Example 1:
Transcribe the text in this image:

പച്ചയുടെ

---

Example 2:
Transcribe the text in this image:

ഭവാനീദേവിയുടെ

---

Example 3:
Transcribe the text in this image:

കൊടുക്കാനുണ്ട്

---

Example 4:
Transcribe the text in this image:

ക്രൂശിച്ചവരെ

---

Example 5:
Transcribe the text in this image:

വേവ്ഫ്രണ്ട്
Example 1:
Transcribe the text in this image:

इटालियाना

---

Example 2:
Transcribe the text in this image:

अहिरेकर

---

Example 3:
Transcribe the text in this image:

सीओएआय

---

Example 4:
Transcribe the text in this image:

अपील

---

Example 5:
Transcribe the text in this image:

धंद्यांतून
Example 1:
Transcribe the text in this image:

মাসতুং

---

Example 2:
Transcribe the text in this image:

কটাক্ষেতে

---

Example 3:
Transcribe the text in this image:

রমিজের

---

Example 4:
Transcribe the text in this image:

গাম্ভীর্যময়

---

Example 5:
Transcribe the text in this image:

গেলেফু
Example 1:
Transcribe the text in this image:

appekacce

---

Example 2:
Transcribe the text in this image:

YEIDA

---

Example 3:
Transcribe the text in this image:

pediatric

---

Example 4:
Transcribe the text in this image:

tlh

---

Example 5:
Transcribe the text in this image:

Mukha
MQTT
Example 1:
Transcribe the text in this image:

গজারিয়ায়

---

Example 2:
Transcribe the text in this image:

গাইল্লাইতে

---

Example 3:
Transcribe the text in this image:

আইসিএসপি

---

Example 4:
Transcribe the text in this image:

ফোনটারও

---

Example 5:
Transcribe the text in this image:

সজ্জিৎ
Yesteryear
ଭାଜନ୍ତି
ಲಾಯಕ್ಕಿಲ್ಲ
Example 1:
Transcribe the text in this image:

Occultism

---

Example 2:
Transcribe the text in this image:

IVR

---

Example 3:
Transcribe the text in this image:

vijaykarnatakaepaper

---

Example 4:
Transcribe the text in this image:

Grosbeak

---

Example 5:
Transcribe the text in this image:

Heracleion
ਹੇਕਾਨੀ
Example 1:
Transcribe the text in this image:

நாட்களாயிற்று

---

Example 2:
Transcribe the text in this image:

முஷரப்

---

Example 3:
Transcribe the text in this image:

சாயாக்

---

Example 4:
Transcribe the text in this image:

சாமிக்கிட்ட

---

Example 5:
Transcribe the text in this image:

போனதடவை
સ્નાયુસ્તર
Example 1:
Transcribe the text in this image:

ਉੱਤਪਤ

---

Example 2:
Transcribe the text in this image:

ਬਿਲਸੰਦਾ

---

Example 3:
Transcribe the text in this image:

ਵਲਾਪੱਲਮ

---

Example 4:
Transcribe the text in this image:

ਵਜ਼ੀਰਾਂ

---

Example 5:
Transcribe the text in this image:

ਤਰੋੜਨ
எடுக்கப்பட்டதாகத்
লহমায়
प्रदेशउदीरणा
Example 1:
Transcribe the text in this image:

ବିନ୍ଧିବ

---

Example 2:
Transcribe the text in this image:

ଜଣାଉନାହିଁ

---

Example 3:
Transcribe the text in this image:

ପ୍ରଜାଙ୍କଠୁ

+ + + + +

● Exercise aim
From the data above, copy each line exactly.

● Task response
Example 1:
Transcribe the text in this image:

പച്ചയുടെ

---

Example 2:
Transcribe the text in this image:

ഭവാനീദേവിയുടെ

---

Example 3:
Transcribe the text in this image:

കൊടുക്കാനുണ്ട്

---

Example 4:
Transcribe the text in this image:

ക്രൂശിച്ചവരെ

---

Example 5:
Transcribe the text in this image:

വേവ്ഫ്രണ്ട്
Example 1:
Transcribe the text in this image:

इटालियाना

---

Example 2:
Transcribe the text in this image:

अहिरेकर

---

Example 3:
Transcribe the text in this image:

सीओएआय

---

Example 4:
Transcribe the text in this image:

अपील

---

Example 5:
Transcribe the text in this image:

धंद्यांतून
Example 1:
Transcribe the text in this image:

মাসতুং

---

Example 2:
Transcribe the text in this image:

কটাক্ষেতে

---

Example 3:
Transcribe the text in this image:

রমিজের

---

Example 4:
Transcribe the text in this image:

গাম্ভীর্যময়

---

Example 5:
Transcribe the text in this image:

গেলেফু
Example 1:
Transcribe the text in this image:

appekacce

---

Example 2:
Transcribe the text in this image:

YEIDA

---

Example 3:
Transcribe the text in this image:

pediatric

---

Example 4:
Transcribe the text in this image:

tlh

---

Example 5:
Transcribe the text in this image:

Mukha
MQTT
Example 1:
Transcribe the text in this image:

গজারিয়ায়

---

Example 2:
Transcribe the text in this image:

গাইল্লাইতে

---

Example 3:
Transcribe the text in this image:

আইসিএসপি

---

Example 4:
Transcribe the text in this image:

ফোনটারও

---

Example 5:
Transcribe the text in this image:

সজ্জিৎ
Yesteryear
ଭାଜନ୍ତି
ಲಾಯಕ್ಕಿಲ್ಲ
Example 1:
Transcribe the text in this image:

Occultism

---

Example 2:
Transcribe the text in this image:

IVR

---

Example 3:
Transcribe the text in this image:

vijaykarnatakaepaper

---

Example 4:
Transcribe the text in this image:

Grosbeak

---

Example 5:
Transcribe the text in this image:

Heracleion
ਹੇਕਾਨੀ
Example 1:
Transcribe the text in this image:

நாட்களாயிற்று

---

Example 2:
Transcribe the text in this image:

முஷரப்

---

Example 3:
Transcribe the text in this image:

சாயாக்

---

Example 4:
Transcribe the text in this image:

சாமிக்கிட்ட

---

Example 5:
Transcribe the text in this image:

போனதடவை
સ્નાયુસ્તર
Example 1:
Transcribe the text in this image:

ਉੱਤਪਤ

---

Example 2:
Transcribe the text in this image:

ਬਿਲਸੰਦਾ

---

Example 3:
Transcribe the text in this image:

ਵਲਾਪੱਲਮ

---

Example 4:
Transcribe the text in this image:

ਵਜ਼ੀਰਾਂ

---

Example 5:
Transcribe the text in this image:

ਤਰੋੜਨ
எடுக்கப்பட்டதாகத்
লহমায়
प्रदेशउदीरणा
Example 1:
Transcribe the text in this image:

ବିନ୍ଧିବ

---

Example 2:
Transcribe the text in this image:

ଜଣାଉନାହିଁ

---

Example 3:
Transcribe the text in this image:

ପ୍ରଜାଙ୍କଠୁ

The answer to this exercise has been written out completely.